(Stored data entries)
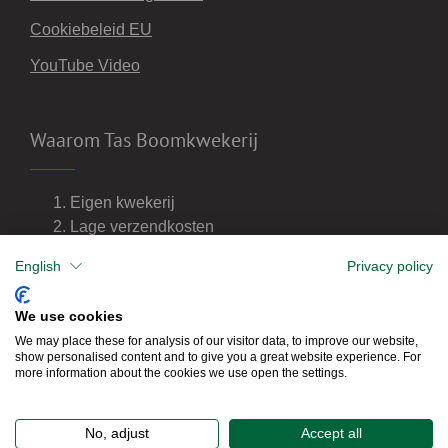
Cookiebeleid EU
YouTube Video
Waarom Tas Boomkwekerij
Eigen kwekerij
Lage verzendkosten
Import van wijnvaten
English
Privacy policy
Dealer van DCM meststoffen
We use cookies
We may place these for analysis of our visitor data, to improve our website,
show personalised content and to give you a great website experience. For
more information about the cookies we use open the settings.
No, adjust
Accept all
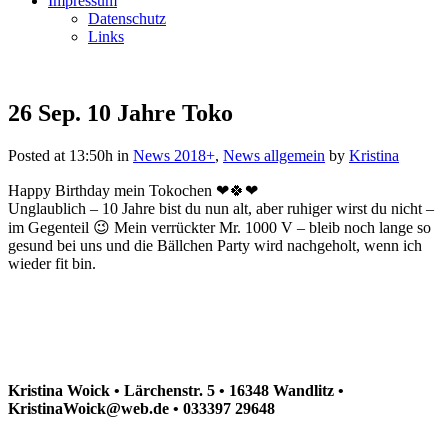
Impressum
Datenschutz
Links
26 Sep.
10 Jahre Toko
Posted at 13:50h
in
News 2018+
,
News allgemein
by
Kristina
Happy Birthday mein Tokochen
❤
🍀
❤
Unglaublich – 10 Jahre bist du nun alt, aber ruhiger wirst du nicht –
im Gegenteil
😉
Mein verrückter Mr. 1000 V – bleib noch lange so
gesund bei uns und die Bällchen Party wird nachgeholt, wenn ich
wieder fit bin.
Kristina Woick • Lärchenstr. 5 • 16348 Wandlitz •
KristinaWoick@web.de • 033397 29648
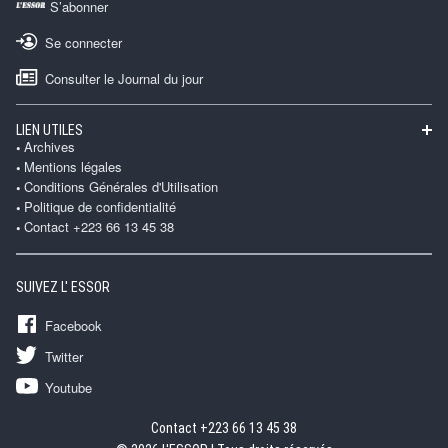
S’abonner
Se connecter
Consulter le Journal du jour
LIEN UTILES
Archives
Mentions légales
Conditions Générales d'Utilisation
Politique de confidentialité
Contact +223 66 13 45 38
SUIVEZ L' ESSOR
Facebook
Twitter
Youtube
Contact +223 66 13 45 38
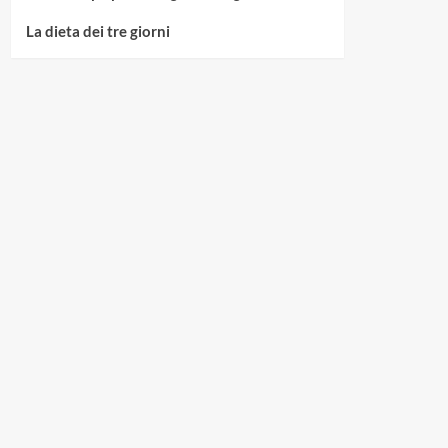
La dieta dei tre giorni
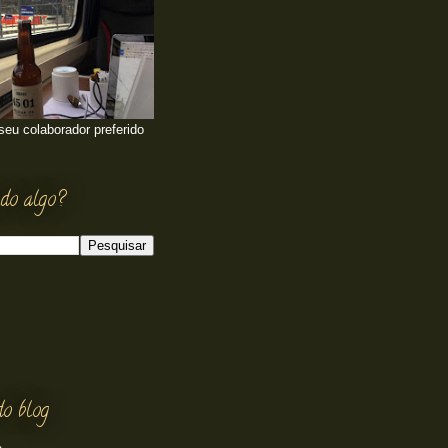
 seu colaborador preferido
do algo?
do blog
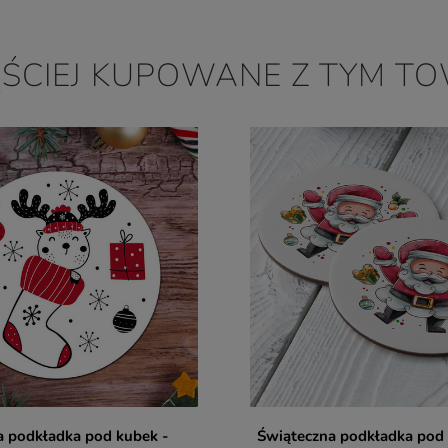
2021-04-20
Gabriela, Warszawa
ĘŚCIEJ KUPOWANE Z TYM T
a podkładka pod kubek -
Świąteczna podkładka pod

WORK REQUEST: Every record above must reappear exactly in the answer, minus its pictures.

TASK OUTPUT:
Cookiebeleid EU
YouTube Video
Waarom Tas Boomkwekerij
Eigen kwekerij
Lage verzendkosten
Import van wijnvaten
English
Privacy policy
Dealer van DCM meststoffen
We use cookies
We may place these for analysis of our visitor data, to improve our website,
show personalised content and to give you a great website experience. For
more information about the cookies we use open the settings.
No, adjust
Accept all
Impressum
Datenschutz
Links
26 Sep.
10 Jahre Toko
Posted at 13:50h
in
News 2018+
,
News allgemein
by
Kristina
Happy Birthday mein Tokochen
❤
🍀
❤
Unglaublich – 10 Jahre bist du nun alt, aber ruhiger wirst du nicht –
im Gegenteil
😉
Mein verrückter Mr. 1000 V – bleib noch lange so
gesund bei uns und die Bällchen Party wird nachgeholt, wenn ich
wieder fit bin.
Kristina Woick • Lärchenstr. 5 • 16348 Wandlitz •
KristinaWoick@web.de • 033397 29648
S’abonner
Se connecter
Consulter le Journal du jour
LIEN UTILES
Archives
Mentions légales
Conditions Générales d'Utilisation
Politique de confidentialité
Contact +223 66 13 45 38
SUIVEZ L' ESSOR
Facebook
Twitter
Youtube
Contact +223 66 13 45 38
La dieta dei tre giorni
 seu colaborador preferido
do algo?
do blog
2021-04-20
Gabriela, Warszawa
ĘŚCIEJ KUPOWANE Z TYM T
a podkładka pod kubek -
Świąteczna podkładka pod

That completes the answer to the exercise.